Are Putin and his cohort afflicted with trauma? This is the question Richard Lourie poses in an interesting column in the Moscow Times. Lourie rhetorically asks, why does an administration with 70 percent approval use such force against a small and politically insignificant opposition. Was it yet another sign of the “turn toward authoritarianism or pre-election jitters?” Lourie writes that:
It was a bit of both, but behind both lies a deeper cause. President Vladimir Putin and his generation were shaped by the traumatic collapse of the Soviet Union, just as previous generations were shaped by revolution, terror or war. Their own personal relationship to the Soviet Union and its demise — their sense of loss, regret and acrimony — is dwarfed by the sheer magnitude of the event itself. Their shock resulted from seeing that something as mighty and gigantic as the Union of Soviet Socialist Republics could vanish so suddenly and so easily. The Titanic of empires, it was the biggest ship of state that ever sank.
Putin’s often quoted and often misunderstood remark that the collapse of the Soviet Union was the “greatest geopolitical catastrophe of the 20th century” should be understood as much psychologically as politically. People will argue for years to come about the cause of its demise, but for people like Putin who were on board the ship of state as it began sinking, the one lasting lesson is that if something so seemingly invincible as the Soviet Union can go down so swiftly, there’s no reason the same thing can’t happen with the new Russia, which is smaller and less fearsome.
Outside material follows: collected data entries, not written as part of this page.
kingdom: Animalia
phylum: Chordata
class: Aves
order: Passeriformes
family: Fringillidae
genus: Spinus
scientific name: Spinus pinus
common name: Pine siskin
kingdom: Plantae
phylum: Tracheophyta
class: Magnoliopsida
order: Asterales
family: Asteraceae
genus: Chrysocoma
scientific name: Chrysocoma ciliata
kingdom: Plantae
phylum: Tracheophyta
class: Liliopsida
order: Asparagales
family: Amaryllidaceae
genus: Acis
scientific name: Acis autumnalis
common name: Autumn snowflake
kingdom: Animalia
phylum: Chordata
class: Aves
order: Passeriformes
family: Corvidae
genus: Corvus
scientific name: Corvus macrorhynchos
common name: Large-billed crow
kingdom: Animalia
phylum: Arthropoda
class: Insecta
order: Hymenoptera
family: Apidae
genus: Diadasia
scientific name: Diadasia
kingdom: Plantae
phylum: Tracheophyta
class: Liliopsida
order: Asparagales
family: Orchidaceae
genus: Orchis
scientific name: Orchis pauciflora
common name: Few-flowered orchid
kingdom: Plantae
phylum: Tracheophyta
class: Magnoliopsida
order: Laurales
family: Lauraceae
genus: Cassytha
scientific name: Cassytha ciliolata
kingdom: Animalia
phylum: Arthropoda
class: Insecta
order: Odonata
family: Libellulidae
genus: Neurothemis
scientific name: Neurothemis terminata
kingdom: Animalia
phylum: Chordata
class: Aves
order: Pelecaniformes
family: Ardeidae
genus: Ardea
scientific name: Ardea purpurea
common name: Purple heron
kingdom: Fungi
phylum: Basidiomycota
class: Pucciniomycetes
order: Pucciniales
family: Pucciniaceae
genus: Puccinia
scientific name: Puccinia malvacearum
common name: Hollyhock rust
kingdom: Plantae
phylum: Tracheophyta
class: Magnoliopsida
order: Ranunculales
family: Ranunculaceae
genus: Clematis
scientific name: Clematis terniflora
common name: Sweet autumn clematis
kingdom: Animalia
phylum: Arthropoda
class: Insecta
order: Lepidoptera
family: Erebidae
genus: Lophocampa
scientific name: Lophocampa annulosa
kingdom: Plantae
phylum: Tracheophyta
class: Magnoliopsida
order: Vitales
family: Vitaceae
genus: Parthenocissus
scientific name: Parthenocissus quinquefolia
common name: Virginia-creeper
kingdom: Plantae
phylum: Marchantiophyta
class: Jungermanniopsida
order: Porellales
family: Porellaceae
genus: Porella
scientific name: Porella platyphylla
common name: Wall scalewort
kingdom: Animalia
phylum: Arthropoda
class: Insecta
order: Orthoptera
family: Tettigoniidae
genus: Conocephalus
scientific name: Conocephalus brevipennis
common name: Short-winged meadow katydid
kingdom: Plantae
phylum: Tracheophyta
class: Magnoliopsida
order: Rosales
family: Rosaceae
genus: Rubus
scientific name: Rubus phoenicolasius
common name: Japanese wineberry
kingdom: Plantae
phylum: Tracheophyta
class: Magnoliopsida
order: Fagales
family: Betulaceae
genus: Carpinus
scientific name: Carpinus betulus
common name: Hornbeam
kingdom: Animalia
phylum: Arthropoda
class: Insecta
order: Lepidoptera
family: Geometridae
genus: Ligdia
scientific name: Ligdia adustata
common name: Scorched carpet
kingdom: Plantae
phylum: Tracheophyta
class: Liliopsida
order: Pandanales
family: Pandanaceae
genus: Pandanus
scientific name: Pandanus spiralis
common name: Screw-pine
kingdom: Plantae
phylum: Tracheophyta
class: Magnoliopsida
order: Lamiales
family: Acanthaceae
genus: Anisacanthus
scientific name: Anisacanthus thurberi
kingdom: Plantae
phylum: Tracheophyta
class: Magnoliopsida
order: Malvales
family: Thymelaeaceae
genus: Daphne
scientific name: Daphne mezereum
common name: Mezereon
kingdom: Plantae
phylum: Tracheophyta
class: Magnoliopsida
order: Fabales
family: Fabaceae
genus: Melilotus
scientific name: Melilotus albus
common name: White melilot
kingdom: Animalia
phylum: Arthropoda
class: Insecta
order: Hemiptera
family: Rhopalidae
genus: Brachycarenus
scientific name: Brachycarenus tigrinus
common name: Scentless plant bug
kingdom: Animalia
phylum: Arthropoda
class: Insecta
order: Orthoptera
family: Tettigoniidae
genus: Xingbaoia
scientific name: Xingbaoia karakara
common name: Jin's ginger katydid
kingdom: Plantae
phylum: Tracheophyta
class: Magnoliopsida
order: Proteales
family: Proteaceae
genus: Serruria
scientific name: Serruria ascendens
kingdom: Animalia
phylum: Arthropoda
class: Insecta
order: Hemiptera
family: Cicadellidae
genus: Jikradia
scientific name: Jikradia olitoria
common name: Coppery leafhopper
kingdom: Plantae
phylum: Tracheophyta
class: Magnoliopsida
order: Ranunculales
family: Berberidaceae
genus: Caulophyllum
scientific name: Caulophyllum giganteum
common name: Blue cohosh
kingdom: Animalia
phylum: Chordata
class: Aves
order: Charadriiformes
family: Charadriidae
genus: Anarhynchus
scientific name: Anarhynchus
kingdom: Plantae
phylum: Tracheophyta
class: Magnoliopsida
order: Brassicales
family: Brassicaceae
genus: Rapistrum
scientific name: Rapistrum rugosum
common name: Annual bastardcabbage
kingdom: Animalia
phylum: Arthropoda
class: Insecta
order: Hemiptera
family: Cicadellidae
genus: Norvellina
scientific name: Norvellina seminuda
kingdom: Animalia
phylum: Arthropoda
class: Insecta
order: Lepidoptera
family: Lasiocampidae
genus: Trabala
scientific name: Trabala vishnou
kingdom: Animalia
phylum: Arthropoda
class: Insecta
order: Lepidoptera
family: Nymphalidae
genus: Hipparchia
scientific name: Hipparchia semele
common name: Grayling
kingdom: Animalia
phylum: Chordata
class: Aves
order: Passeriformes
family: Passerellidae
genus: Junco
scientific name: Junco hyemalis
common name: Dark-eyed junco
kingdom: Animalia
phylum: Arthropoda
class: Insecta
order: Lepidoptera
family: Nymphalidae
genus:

A great deal of Putin’s behavior — the brutality in Chechnya, the fear of a Ukraine-style revolution and nongovernmental organizations, the centralization of authority, the control of the media and the beating of demonstrators — makes more sense if seen as a pattern stemming from the trauma of the fall of the Soviet Union. Putin himself said in his book “First Person”: “[M]y mission, my historical mission — and this will sound lofty, but it’s true — consisted of resolving the situation in the Northern Caucasus … and Chechnya [which is] a continuation of the collapse of the Soviet Union. … If we don’t put an immediate end to this, Russia will cease to exist.”
Lourie states, and I emphasize, that while trauma provides another layer for understanding, it is no excuse for these acts. Given my own recent work on the trauma of the Russian Civil War in the Komsomol, Lourie’s thesis jives well. As many Soviet psychologists in the 1920s noted, the “traumatic neurosis” caused by the violence and brutality of the Civil War prevented veterans from adjusting to peaceful conditions. One Russian historian recently argued that the “war syndrome” infected the Bolshevik Party so much that it contributed to the Terror of the 1930s. Could a trauma from the collapse of the Soviet system explain Putin’s governance?